Extract provided ▸
======
Generating Sum of First 100000 / 1 Million Fibonacci terms in elixir

For a Fibonacci series/sum generation :

defmodule Fib do
	def dofib(0), do: []
	def dofib(n) when is_integer(n), do: dofib(0, 1, n-1)
	def dofib(cur, _, 0), do: [cur]
	def dofib(cur, next, count), do: [cur] ++ dofib(next, cur+next, count-1)
end

# 10000 |> Fib.dofib |> List.foldl(0, &(&1 + &2))

This may work < `100K.

What optimizations or de cluttering is possible here?:

Stream.unfold([1, 0], fn([h|t]=acc)-> {h, [h + List.first(t)|acc]} end) 
|> Stream.take(100000) 
|> Flow.from_enumerable 
|> Flow.partition(stages: 100) 
|> Flow.reduce(fn -> 0 end, fn(n, acc)-> n + acc end) 
|> Flow.departition(fn -> 0 end, &(&1 + &2), &(&1)) 
|> Stream.into(File.stream!("output.txt", [:delayed_write, encoding: :utf8])) 
|> Stream.run 

It fails at 200K.

The key here is to avoid having a complete list of Fibonacci numbers all in memory all at once. Here’s a stream implementation:

  defmodule StreamFib do
    def normal() do
      Stream.unfold(
        {0, 0},
        fn
          {0, 0} -> {1, {0, 1}}
          {f_n2, f_n1} -> {f_n1 + f_n2, {f_n1, f_n1 + f_n2}}
        end
      )
    end

    def partial_sum() do
      Stream.scan(normal(), 0, &(&1 + &2))
======
Data under study ▸
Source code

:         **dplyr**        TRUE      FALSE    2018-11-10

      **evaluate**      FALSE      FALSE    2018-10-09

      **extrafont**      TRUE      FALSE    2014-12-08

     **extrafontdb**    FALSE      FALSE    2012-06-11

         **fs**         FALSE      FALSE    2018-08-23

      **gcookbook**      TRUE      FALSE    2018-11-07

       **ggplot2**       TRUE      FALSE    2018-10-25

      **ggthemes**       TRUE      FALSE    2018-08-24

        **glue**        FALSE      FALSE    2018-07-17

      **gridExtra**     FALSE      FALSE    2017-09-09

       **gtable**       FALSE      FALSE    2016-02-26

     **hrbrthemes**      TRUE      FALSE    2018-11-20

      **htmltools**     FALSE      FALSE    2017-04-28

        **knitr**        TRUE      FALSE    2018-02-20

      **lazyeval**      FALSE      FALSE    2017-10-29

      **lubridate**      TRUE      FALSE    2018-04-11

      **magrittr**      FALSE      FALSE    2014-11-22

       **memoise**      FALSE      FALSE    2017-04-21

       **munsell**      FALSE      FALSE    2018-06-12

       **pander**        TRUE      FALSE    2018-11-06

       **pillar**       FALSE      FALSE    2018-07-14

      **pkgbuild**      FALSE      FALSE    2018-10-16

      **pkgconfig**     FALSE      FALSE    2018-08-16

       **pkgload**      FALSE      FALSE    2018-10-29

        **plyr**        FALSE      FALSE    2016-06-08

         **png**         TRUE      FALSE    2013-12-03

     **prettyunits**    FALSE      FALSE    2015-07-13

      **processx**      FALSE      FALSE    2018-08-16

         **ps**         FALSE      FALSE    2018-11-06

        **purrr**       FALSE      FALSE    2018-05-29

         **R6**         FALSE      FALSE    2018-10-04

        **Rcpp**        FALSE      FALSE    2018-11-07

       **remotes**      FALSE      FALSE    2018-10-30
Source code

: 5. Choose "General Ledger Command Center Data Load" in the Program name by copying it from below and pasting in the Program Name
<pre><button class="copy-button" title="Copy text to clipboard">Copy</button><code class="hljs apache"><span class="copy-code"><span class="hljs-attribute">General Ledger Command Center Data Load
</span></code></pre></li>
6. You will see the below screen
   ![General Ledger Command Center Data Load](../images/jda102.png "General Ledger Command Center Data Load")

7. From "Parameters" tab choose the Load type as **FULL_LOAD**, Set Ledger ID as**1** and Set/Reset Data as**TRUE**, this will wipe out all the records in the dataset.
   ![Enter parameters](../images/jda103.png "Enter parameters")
======
Task list ▸
a: Do these statements agree with the text on summing Fibonacci terms in Elixir? Answer yes or no for each, and quote the words of the text that decide it.
(i) The version built with Flow is reported to fail at 200K.
(ii) The stream implementation is meant to keep the complete list of Fibonacci numbers in memory.
(iii) The Flow pipeline writes its result to a file named output.txt.
b: Carry on the text about summing Fibonacci terms in Elixir from the point where it stops.

Results by task ▸
a:
(i) Yes: "It fails at 200K."
(ii) No: "The key here is to avoid having a complete list of Fibonacci numbers all in memory all at once."
(iii) Yes: "File.stream!("output.txt", [:delayed_write, encoding: :utf8])"

b:
    end
  end

Then:

StreamFib.partial_sum() |> Stream.drop(1000000) |> Stream.take(1) |> Enum.to_list() |> hd()

will generate the millionth partial sum. At this point, the blocker is the speed of arbitrary-precision arithmetic; the millionth partial sum has 208988 digits!

EDIT:

Two other things to think about:

  • be careful with the exact definition of the sequence, and verify that it starts with the numbers you expect. There are a variety of mathematical definitions that disagree very slightly

  • an even cheaper way to compute the partial sum is to rearrange the terms - see Wikipedia for details

5 Likes

Actually, we don’t need a stream here at all. Plain old good Enum.reduce/3 would perfectly do.

I saw your soln
Do you think stream is an overkill for this kind of linearly dependent problem?

1 Like

Stream is really a problem here I think, even though it might take stress from memory and GC, it adds computational overhead and slowlyness.

Thats why I’d prefer a straight approach of a specialised function:

iex(1)> defmodule Fib do
...(1)>   def sum_fib(n), do: sum_fib(0, 1, n-1, 0)
...(1)>   def sum_fib(_, _, 0, sum), do: sum
...(1)>   def sum_fib(cur, next, n, sum), do: sum_fib(next, cur+next, n-1, sum + cur)
...(1)> end
iex(2)> :timer.tc(Fib, :sum_fib, [100_000]) |> elem(0)
304427
iex(3)> :timer.tc(Fib, :sum_fib, [1_000_000]) |> elem(0)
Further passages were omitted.